I am not sure
All I can think to do is division which gave me
\(\frac{x^3-2}{x^2+x}\\ =x-1+\frac{x-2}{x^2+2x} \qquad \text{(This has been edited)}\)
I will leave this to another mathematician.
Continued from earlier
\(\frac{x^3-2}{x^2+x}\\ =x-1+\frac{x-2}{x^2+2x}\\ =x-1+\frac{x-2}{x(x+2)}\\\)
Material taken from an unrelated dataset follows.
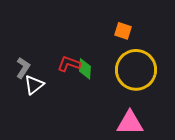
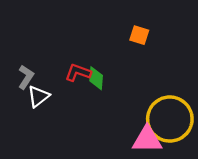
yellow circle: (136, 70) -> (170, 119), moved

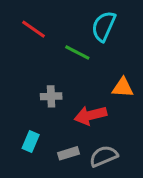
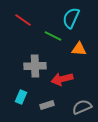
orange triangle: (123, 88) -> (79, 49), moved
gray cross: (51, 96) -> (35, 66), size x1.5
gray semicircle: (104, 156) -> (82, 107), moved

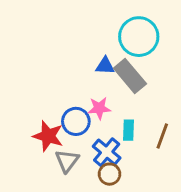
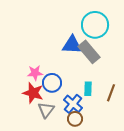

consider just the fraction part
\(\frac{x-2}{x(x+2)}=\frac{A}{x}+\frac{B}{x+2} \qquad \text{for some real A and B}\\ A(x+2)+Bx\equiv x-2\\ Ax+2A+Bx\equiv x-2\\ (A+B)x+2A\equiv x-2\\ so\\ 2A=-2\\ A=-1\\ A+B=1\\ -1+B=1\\ B=2\\ \frac{x-2}{x(x+2)}=\frac{-1}{x}+\frac{2}{x+2} \)
So
\(\frac{x^3-2}{x^2+x} \\ =x-1+\frac{x-2}{x^2+2x} \\ =x-1+\frac{-1}{x}+\frac{2}{x+2}\\ =x-1-\frac{1}{x}+\frac{2}{x+2}\\\)
I think that is right now. 
What do you think Mathbum and guest?